Senin şarkın ne? Veya türkün?
Radyo varken hayatımızda görmediğimiz yüzleri hayal eder, bir kıbleye hürmet eder gibi tam karşımızdaki yüzlere dönmüş vaziyette, onları görerek yaşardık. Aynı mekânı...
Radyo varken hayatımızda görmediğimiz yüzleri hayal eder, bir kıbleye hürmet eder gibi tam karşımızdaki yüzlere dönmüş vaziyette, onları görerek yaşardık. Aynı mekânı paylaştıklarımızla rû be rû olabilme imkânımız vardı, ekransız günlerimizde… İşte radyolu bayramlarımızın en neşeli öznelerinden biri de klarnet ustası Mustafa Kandıralı idi. Sonraları yüzünü, ifadesini gördüğümüzde de sevdik onu. Çocukluğumuzda bayramlarımız neşeli geçtiyse, hepimiz bunu biraz ona borçluyuz. Haksız mıyım? Hüzzam taksiminde büyüklerin yüzü bulutlana dursun, nihavendiyle küçüklerimiz coşardı… Köçekçe ne güne duruyordu. Sonra bir de çiftetelliler… Hayat çok da üzülmeye gelmezdi…
1928 yılında Kocaeli’nin Kandıra ilçesinde doğar, eski bayramlarımıza eşlik eden usta. 10 yaşındayken çalmaya başlar klarneti. Kandıra’da berber Rahmi’den alır ilk derslerini… Henüz 15-16 yaşlarında İstanbul’a, cebinde az bir parayla iyi ki gelmiş. Zaten hemen hemen bütün ilginç çıkışlar cepte az bir parayla çıkıp gelme cesaretiyle olmamış mı? Bugün cebine, ne cebi, kartına para basılmış nice genç onu iki adım yere çıkıp saçlarından sürükleyecek bir hayali bulamıyor. Hayal mi katmak lazım sol cebe bilmem ki… Düşünün; 1960’larda plak doldurmuş, pek çok efsane ile aynı sahneyi paylaşmış, döneminin neredeyse bütün şarkıcılarına eşlik etmiş biri o.

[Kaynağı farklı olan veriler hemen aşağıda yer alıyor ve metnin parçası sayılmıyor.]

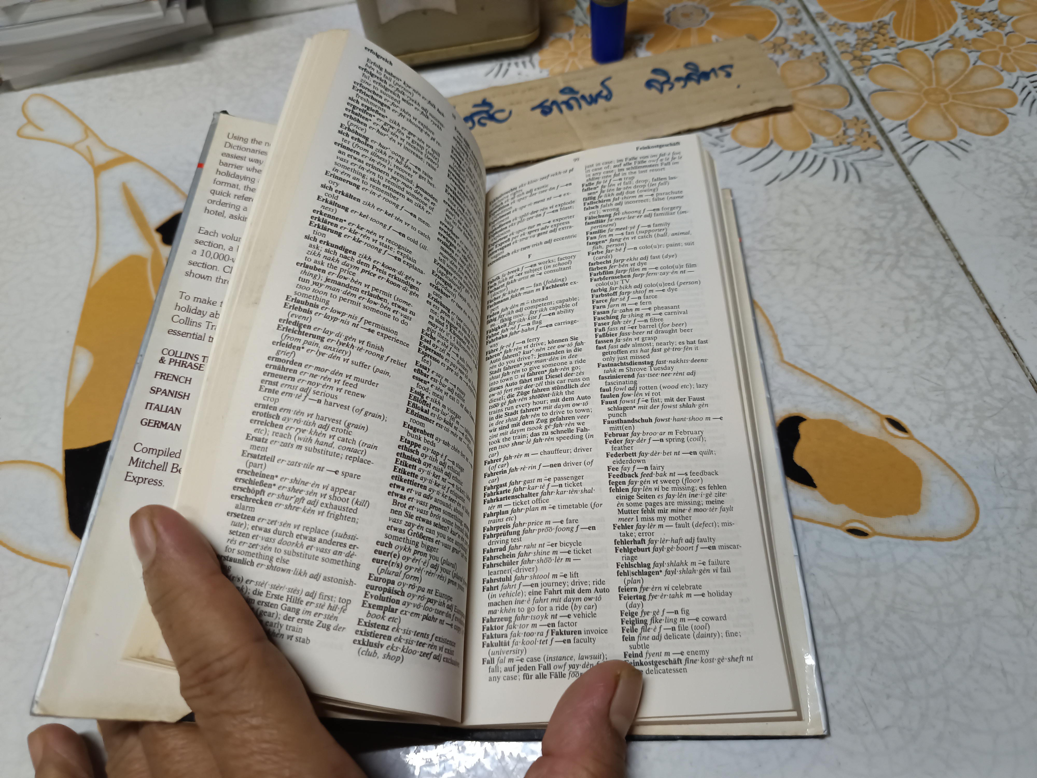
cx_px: 518
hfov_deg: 71.6
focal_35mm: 24
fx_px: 719
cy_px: 389
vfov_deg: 56.8
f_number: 1.7
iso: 1095
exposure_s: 1/50
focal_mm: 5.31
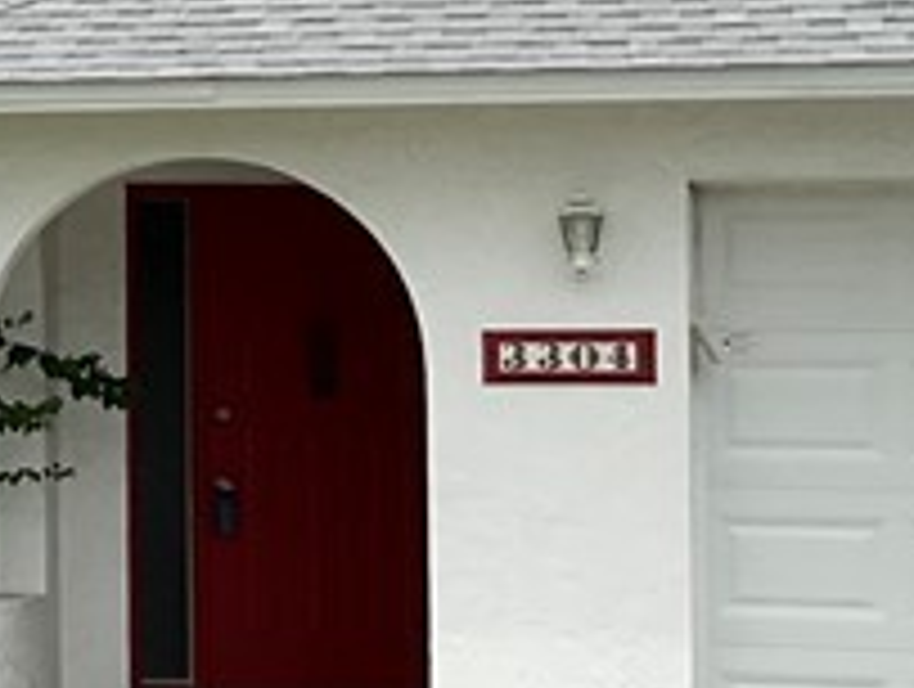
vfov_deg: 10.2
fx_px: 3862
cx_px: -1000
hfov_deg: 11.8
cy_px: 198
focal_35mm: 146
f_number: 1.8
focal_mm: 3
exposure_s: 1/1912
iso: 16
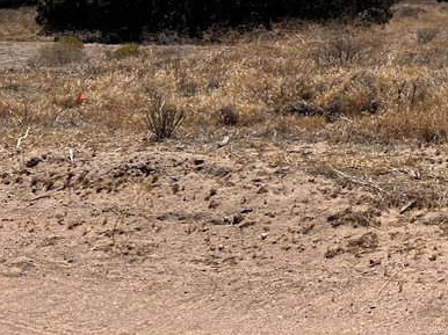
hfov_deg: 25.2
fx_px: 892
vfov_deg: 19.8
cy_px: -80
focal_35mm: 69
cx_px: 547
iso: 50
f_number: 1.5
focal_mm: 5.7
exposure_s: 1/6211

Şimdi sahnesi başka… Pek ele geçmeyen bir sahnede yerini almış durumda!
Sahi şimdi biz milletçe neyi dinliyoruz bayramlarda? Zevk ü sefanın bin bir çeşidi içinde birkaç seçkin eserde milletçe birbirimizin yüzüne bakıp, duvarları geçen bir tebessümle tebessüm edebiliyor muyuz? Milli marşın ötesinde; hep beraber benimsediğimiz, gözlerimizden topladığı ışıltıları kendine gün ışığı yapan, duygularımıza bir orduya savaşı emreder gibi sevdayı emreden eserlerimiz var mı? Var da yok gibi mi?
Hepsini dizelim yeniden hayatımıza. Kulağımız essahtan şenlensin...
Bizim büyüklerimiz şarkıları dinlerken, aşkın ilahi, mecazi, çiçek böcek sevgisi veya hatta kertenkele ve hamam böceğinin hayat hakkı da dâhil her tür güzel duygular ve düşüncelerle dinlenmesi gerektiğini salık verirler, gözlerimizin önünde icra ettikleri tabii fasıllarla bunu bize iyice belletirlerdi. Biz eskiden şarkı söyleyecekken nerdeyse abdest alacak olurduk. Fasıl yapılacak gibiyse o akşam hele...
Musiki haram filan değil. Belki müzik sakıncalı… Her şeyin belli bir ölçüsü var sadece… Hem kanat takmak haram mı olurmuş. Uçmak haram mı olurmuş hiç. Musiki bizi yerden, ayakaltından kaldırır. Uçurur az. Kanat sesi şifadır; yürümekten, sürünmekten yorulan ayağa… Uçmak ne kadar olabileceğimiz. Konmak olabildiğimizdir.